The email correspondences between Ivan and Mia were elements of dialogue that drew me in and pieces I looked forward to that threaded in an eloquent literary voice while providing contextualization of what the characters were going through. I liked the play on language and the relationship both forge throughout these email exchanges. A theme emerged of what is lost in translation in meaning, but also looking outward with the physical movements of the characters, I could identify what was lost in translation between these characters too. One exchange stuck with me: “Something is missing in the last translation, as if I write with my heart and you translate with your head. I like my sentences to be waves that go on (and on), because they must be like my films, too much to contain in one breath, lava rolling from a volcanic eruption that takes everything in its path. I sense you removing all the rough edges and imperfections, which, to me, are the essence of how I approach cinema, the forces that bring it to life. My sentences need to breathe more, they are shaped to death. I'm sorry but it reads like an instruction manual.” I pictured with this analogy of the brevity of sentences and the want for our spirit to flow freely like waves, we cannot contain ourselves perfectly, even within the rules forced down on us from our own lives.

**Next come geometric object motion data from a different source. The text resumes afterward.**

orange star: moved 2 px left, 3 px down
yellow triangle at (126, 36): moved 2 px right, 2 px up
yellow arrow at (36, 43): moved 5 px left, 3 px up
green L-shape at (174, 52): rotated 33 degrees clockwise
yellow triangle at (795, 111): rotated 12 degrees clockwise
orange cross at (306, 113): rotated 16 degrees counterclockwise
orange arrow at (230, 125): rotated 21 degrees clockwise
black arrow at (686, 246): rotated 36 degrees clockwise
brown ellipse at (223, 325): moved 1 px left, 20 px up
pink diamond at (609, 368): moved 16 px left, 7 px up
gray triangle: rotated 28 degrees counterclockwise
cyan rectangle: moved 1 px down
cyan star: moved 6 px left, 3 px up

Mia is the one too, within these email segments who explicitly reveals the mechanisms of what she has observed of Ivan’s parents and their current living situation. “I think of this strange family I recently met, an old man obsessed with his own past, desperate to find meaning in it, to not forget, carrying his vanity and fear in equal measure, the weight of it pulling his shoulders forward…[t]he old woman, her memory almost gone, yet still sharp, seeing places the rest of us cannot. Her mind wrestles with the desire to forget, the need to remember. So eager to please and not bother, a silent woman all her life who is finding her voice and has no one to listen. And their son, because how else could I describe him? A man, yes, but a son first. So dedicated to his parents like a small boy who wants to please them….”  She is the one who articulates that Horace is the one who takes up space, Aida is carefully suffering within the rules of the family who are crafting the flow of her being into shorter, digestible sentences. Ivan is a devoted son, despite the reader knowing what he really feels, the breadth of these character arcs climb to climax, something’s got to give.

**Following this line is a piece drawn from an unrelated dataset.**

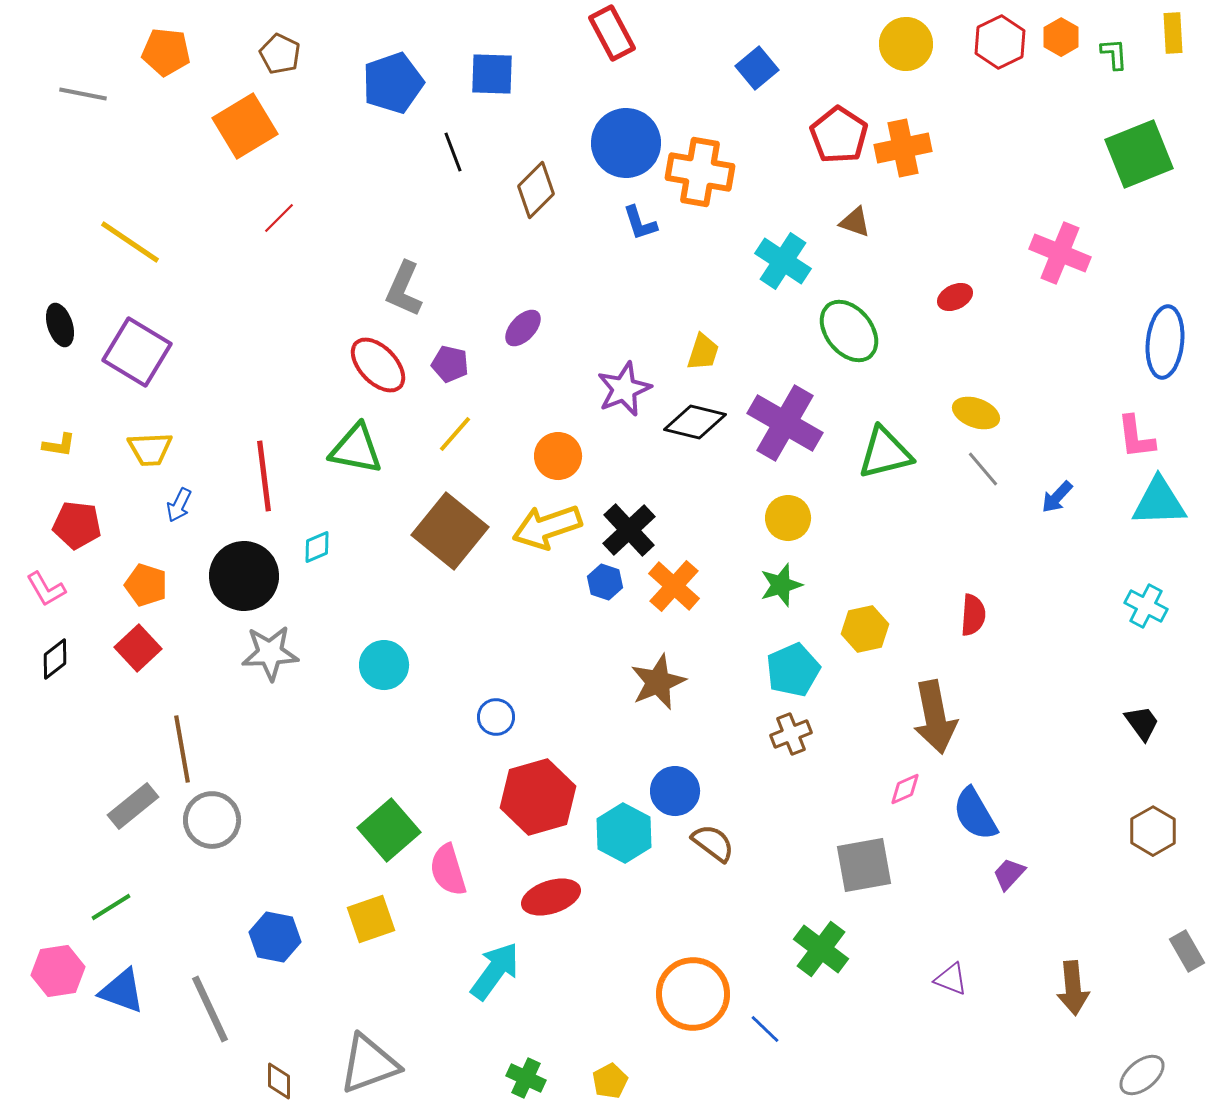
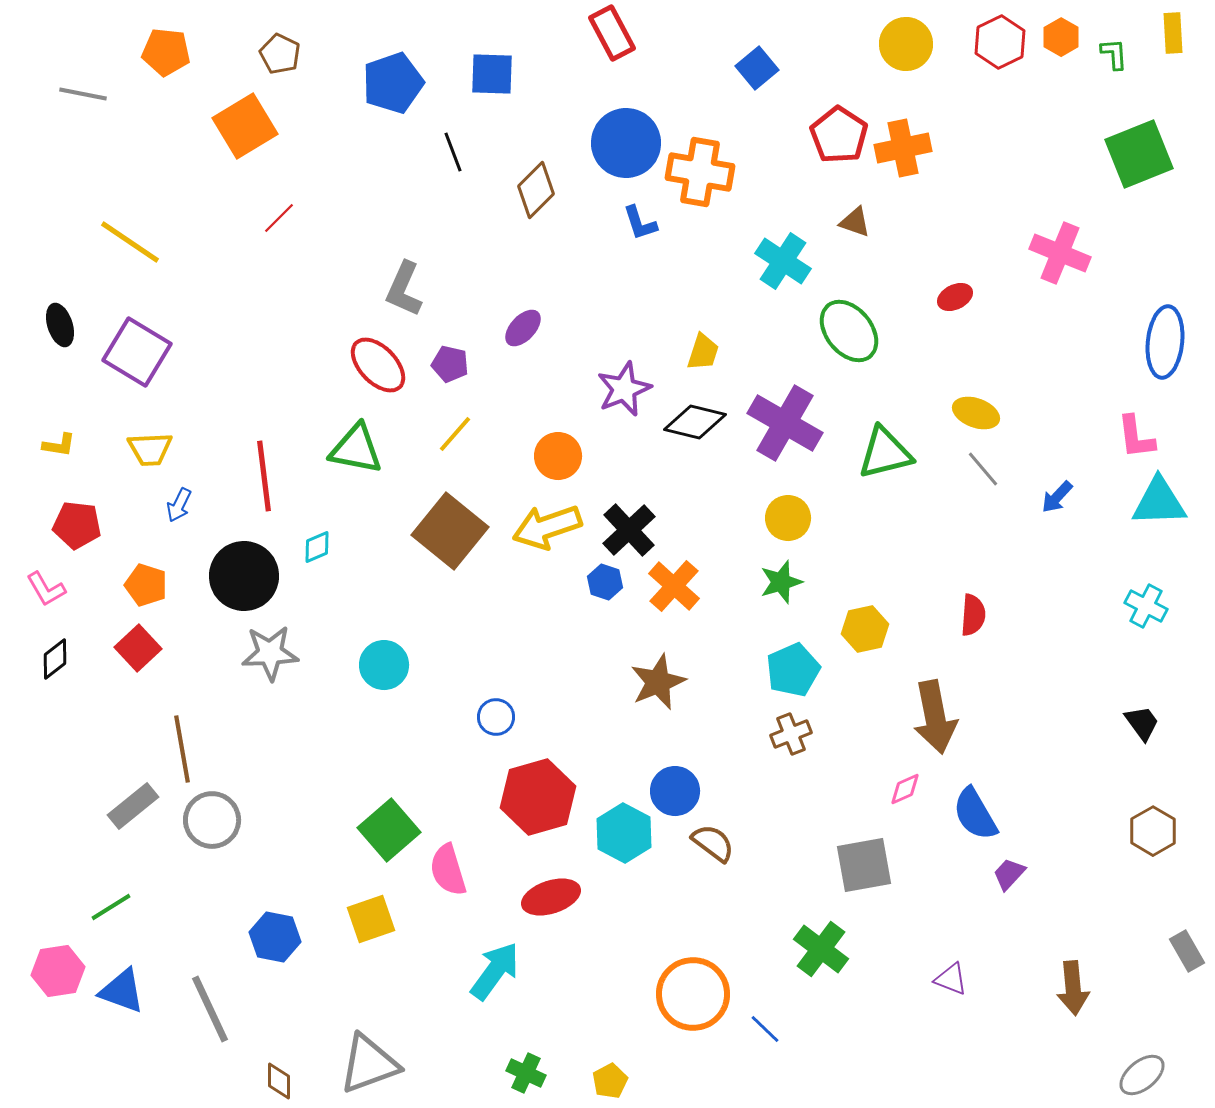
green star at (781, 585): moved 3 px up
green cross at (526, 1078): moved 5 px up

And the plot does start to give, unravelling quickly that will keep the reader turning pages. I won’t give anything away, but the parallel between Mia’s positioning within Tunisia during the events of the Arab Spring and the events for Ivan with his parents creates an interesting dynamic. The domestic and globally charged political tensions establish an interesting foil that ends the novel. I wanted more, to journey alongside Ivan, yet again in the spaces between words, with those flowing spirit-filled sentences, between the movements amongst characters that words can’t convey.

Thank you to Mark Foss, 8th House Publishing and River Street Writing for the complimentary copy in exchange for an honest review!